Items from a data source:
-- Opening Marker --

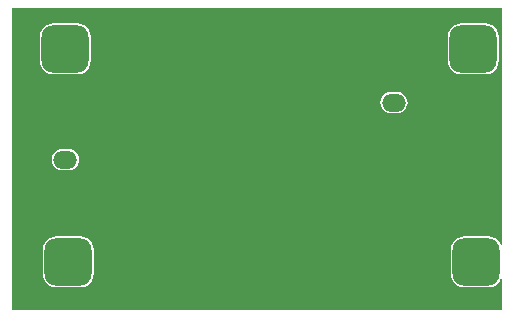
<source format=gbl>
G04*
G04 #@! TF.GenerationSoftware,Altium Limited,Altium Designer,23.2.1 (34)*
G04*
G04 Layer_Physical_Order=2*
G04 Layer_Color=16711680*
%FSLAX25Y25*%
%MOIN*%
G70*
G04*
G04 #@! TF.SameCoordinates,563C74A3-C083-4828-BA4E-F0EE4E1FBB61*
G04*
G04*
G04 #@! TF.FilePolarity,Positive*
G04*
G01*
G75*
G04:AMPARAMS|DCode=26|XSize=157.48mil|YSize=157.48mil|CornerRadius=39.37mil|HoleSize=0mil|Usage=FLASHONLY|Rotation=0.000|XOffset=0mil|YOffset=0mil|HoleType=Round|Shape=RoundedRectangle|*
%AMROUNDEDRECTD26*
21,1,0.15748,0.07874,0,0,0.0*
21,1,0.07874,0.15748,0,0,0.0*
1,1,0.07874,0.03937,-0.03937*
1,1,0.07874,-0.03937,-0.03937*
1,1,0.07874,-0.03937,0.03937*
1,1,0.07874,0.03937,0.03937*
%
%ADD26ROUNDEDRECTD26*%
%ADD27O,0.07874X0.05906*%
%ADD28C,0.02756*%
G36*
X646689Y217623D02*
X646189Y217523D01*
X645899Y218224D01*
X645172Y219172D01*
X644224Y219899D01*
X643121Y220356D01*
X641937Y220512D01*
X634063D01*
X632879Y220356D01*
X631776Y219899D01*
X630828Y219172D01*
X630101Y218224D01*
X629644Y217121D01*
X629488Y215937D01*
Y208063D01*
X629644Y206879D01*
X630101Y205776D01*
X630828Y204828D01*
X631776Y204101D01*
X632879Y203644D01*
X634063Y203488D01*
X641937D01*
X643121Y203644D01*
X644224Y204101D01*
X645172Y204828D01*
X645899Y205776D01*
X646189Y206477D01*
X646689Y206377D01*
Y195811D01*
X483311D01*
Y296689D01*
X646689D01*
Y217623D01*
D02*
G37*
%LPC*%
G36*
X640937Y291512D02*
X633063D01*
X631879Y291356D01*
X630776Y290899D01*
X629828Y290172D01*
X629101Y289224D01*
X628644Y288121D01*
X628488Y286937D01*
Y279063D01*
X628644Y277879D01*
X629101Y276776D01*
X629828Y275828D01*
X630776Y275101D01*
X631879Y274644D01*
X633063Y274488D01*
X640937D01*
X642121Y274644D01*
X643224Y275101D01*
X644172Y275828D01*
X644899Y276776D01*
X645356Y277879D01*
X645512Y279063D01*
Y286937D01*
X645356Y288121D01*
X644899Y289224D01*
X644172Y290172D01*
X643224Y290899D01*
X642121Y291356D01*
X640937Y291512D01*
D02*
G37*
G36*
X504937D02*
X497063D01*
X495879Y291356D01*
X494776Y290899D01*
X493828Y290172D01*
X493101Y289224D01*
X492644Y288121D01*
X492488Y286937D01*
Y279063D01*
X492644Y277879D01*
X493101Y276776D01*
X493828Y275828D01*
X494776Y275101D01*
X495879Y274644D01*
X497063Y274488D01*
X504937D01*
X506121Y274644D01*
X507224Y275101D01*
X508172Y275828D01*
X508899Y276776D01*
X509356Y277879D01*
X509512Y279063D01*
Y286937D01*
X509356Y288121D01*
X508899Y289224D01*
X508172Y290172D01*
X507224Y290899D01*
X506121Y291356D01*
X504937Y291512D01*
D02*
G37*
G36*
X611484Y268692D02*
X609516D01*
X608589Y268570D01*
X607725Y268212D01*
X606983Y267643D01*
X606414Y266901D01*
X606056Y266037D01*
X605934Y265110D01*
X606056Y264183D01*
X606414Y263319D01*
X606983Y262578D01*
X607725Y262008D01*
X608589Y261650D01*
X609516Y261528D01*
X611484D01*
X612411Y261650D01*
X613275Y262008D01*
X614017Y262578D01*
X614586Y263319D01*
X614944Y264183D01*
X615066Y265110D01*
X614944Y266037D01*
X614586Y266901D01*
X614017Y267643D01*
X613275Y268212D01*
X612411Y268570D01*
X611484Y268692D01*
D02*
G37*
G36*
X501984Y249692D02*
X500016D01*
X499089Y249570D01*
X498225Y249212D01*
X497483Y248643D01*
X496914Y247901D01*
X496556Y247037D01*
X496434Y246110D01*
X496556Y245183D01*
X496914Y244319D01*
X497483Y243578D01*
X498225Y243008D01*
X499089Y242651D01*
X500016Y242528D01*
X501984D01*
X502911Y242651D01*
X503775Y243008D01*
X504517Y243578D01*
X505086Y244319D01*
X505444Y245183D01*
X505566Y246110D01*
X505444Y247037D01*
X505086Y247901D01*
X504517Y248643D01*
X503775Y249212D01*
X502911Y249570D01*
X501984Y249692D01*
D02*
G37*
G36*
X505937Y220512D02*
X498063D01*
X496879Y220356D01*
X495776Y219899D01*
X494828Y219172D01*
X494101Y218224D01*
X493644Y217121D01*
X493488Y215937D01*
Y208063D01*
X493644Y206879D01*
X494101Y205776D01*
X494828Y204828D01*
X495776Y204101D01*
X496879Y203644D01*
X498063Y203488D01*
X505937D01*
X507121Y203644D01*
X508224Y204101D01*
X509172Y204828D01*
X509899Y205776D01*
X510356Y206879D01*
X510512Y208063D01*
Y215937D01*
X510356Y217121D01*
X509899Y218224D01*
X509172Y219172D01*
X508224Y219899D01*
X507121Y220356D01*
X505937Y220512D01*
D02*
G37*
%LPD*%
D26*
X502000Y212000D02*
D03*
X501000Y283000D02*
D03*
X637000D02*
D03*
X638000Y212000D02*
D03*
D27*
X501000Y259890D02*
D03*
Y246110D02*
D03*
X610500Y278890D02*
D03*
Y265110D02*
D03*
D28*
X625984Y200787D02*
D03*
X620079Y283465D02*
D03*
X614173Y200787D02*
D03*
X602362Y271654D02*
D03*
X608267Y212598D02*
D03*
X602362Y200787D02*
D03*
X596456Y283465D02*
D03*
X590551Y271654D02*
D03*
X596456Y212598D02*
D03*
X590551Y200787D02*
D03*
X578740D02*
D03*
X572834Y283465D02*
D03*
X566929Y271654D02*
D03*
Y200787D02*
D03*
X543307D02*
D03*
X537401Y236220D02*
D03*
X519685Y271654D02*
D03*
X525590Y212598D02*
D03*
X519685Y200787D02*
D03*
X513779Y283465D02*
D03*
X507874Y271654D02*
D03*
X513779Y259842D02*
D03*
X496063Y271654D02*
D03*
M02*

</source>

-- Closing Marker --

▶ **What is required**: The reply should reproduce every entry above word for word and contain no pictures.

▶ **Exercise solution**:
<source format=gbl>
G04*
G04 #@! TF.GenerationSoftware,Altium Limited,Altium Designer,23.2.1 (34)*
G04*
G04 Layer_Physical_Order=2*
G04 Layer_Color=16711680*
%FSLAX25Y25*%
%MOIN*%
G70*
G04*
G04 #@! TF.SameCoordinates,563C74A3-C083-4828-BA4E-F0EE4E1FBB61*
G04*
G04*
G04 #@! TF.FilePolarity,Positive*
G04*
G01*
G75*
G04:AMPARAMS|DCode=26|XSize=157.48mil|YSize=157.48mil|CornerRadius=39.37mil|HoleSize=0mil|Usage=FLASHONLY|Rotation=0.000|XOffset=0mil|YOffset=0mil|HoleType=Round|Shape=RoundedRectangle|*
%AMROUNDEDRECTD26*
21,1,0.15748,0.07874,0,0,0.0*
21,1,0.07874,0.15748,0,0,0.0*
1,1,0.07874,0.03937,-0.03937*
1,1,0.07874,-0.03937,-0.03937*
1,1,0.07874,-0.03937,0.03937*
1,1,0.07874,0.03937,0.03937*
%
%ADD26ROUNDEDRECTD26*%
%ADD27O,0.07874X0.05906*%
%ADD28C,0.02756*%
G36*
X646689Y217623D02*
X646189Y217523D01*
X645899Y218224D01*
X645172Y219172D01*
X644224Y219899D01*
X643121Y220356D01*
X641937Y220512D01*
X634063D01*
X632879Y220356D01*
X631776Y219899D01*
X630828Y219172D01*
X630101Y218224D01*
X629644Y217121D01*
X629488Y215937D01*
Y208063D01*
X629644Y206879D01*
X630101Y205776D01*
X630828Y204828D01*
X631776Y204101D01*
X632879Y203644D01*
X634063Y203488D01*
X641937D01*
X643121Y203644D01*
X644224Y204101D01*
X645172Y204828D01*
X645899Y205776D01*
X646189Y206477D01*
X646689Y206377D01*
Y195811D01*
X483311D01*
Y296689D01*
X646689D01*
Y217623D01*
D02*
G37*
%LPC*%
G36*
X640937Y291512D02*
X633063D01*
X631879Y291356D01*
X630776Y290899D01*
X629828Y290172D01*
X629101Y289224D01*
X628644Y288121D01*
X628488Y286937D01*
Y279063D01*
X628644Y277879D01*
X629101Y276776D01*
X629828Y275828D01*
X630776Y275101D01*
X631879Y274644D01*
X633063Y274488D01*
X640937D01*
X642121Y274644D01*
X643224Y275101D01*
X644172Y275828D01*
X644899Y276776D01*
X645356Y277879D01*
X645512Y279063D01*
Y286937D01*
X645356Y288121D01*
X644899Y289224D01*
X644172Y290172D01*
X643224Y290899D01*
X642121Y291356D01*
X640937Y291512D01*
D02*
G37*
G36*
X504937D02*
X497063D01*
X495879Y291356D01*
X494776Y290899D01*
X493828Y290172D01*
X493101Y289224D01*
X492644Y288121D01*
X492488Y286937D01*
Y279063D01*
X492644Y277879D01*
X493101Y276776D01*
X493828Y275828D01*
X494776Y275101D01*
X495879Y274644D01*
X497063Y274488D01*
X504937D01*
X506121Y274644D01*
X507224Y275101D01*
X508172Y275828D01*
X508899Y276776D01*
X509356Y277879D01*
X509512Y279063D01*
Y286937D01*
X509356Y288121D01*
X508899Y289224D01*
X508172Y290172D01*
X507224Y290899D01*
X506121Y291356D01*
X504937Y291512D01*
D02*
G37*
G36*
X611484Y268692D02*
X609516D01*
X608589Y268570D01*
X607725Y268212D01*
X606983Y267643D01*
X606414Y266901D01*
X606056Y266037D01*
X605934Y265110D01*
X606056Y264183D01*
X606414Y263319D01*
X606983Y262578D01*
X607725Y262008D01*
X608589Y261650D01*
X609516Y261528D01*
X611484D01*
X612411Y261650D01*
X613275Y262008D01*
X614017Y262578D01*
X614586Y263319D01*
X614944Y264183D01*
X615066Y265110D01*
X614944Y266037D01*
X614586Y266901D01*
X614017Y267643D01*
X613275Y268212D01*
X612411Y268570D01*
X611484Y268692D01*
D02*
G37*
G36*
X501984Y249692D02*
X500016D01*
X499089Y249570D01*
X498225Y249212D01*
X497483Y248643D01*
X496914Y247901D01*
X496556Y247037D01*
X496434Y246110D01*
X496556Y245183D01*
X496914Y244319D01*
X497483Y243578D01*
X498225Y243008D01*
X499089Y242651D01*
X500016Y242528D01*
X501984D01*
X502911Y242651D01*
X503775Y243008D01*
X504517Y243578D01*
X505086Y244319D01*
X505444Y245183D01*
X505566Y246110D01*
X505444Y247037D01*
X505086Y247901D01*
X504517Y248643D01*
X503775Y249212D01*
X502911Y249570D01*
X501984Y249692D01*
D02*
G37*
G36*
X505937Y220512D02*
X498063D01*
X496879Y220356D01*
X495776Y219899D01*
X494828Y219172D01*
X494101Y218224D01*
X493644Y217121D01*
X493488Y215937D01*
Y208063D01*
X493644Y206879D01*
X494101Y205776D01*
X494828Y204828D01*
X495776Y204101D01*
X496879Y203644D01*
X498063Y203488D01*
X505937D01*
X507121Y203644D01*
X508224Y204101D01*
X509172Y204828D01*
X509899Y205776D01*
X510356Y206879D01*
X510512Y208063D01*
Y215937D01*
X510356Y217121D01*
X509899Y218224D01*
X509172Y219172D01*
X508224Y219899D01*
X507121Y220356D01*
X505937Y220512D01*
D02*
G37*
%LPD*%
D26*
X502000Y212000D02*
D03*
X501000Y283000D02*
D03*
X637000D02*
D03*
X638000Y212000D02*
D03*
D27*
X501000Y259890D02*
D03*
Y246110D02*
D03*
X610500Y278890D02*
D03*
Y265110D02*
D03*
D28*
X625984Y200787D02*
D03*
X620079Y283465D02*
D03*
X614173Y200787D02*
D03*
X602362Y271654D02*
D03*
X608267Y212598D02*
D03*
X602362Y200787D02*
D03*
X596456Y283465D02*
D03*
X590551Y271654D02*
D03*
X596456Y212598D02*
D03*
X590551Y200787D02*
D03*
X578740D02*
D03*
X572834Y283465D02*
D03*
X566929Y271654D02*
D03*
Y200787D02*
D03*
X543307D02*
D03*
X537401Y236220D02*
D03*
X519685Y271654D02*
D03*
X525590Y212598D02*
D03*
X519685Y200787D02*
D03*
X513779Y283465D02*
D03*
X507874Y271654D02*
D03*
X513779Y259842D02*
D03*
X496063Y271654D02*
D03*
M02*

</source>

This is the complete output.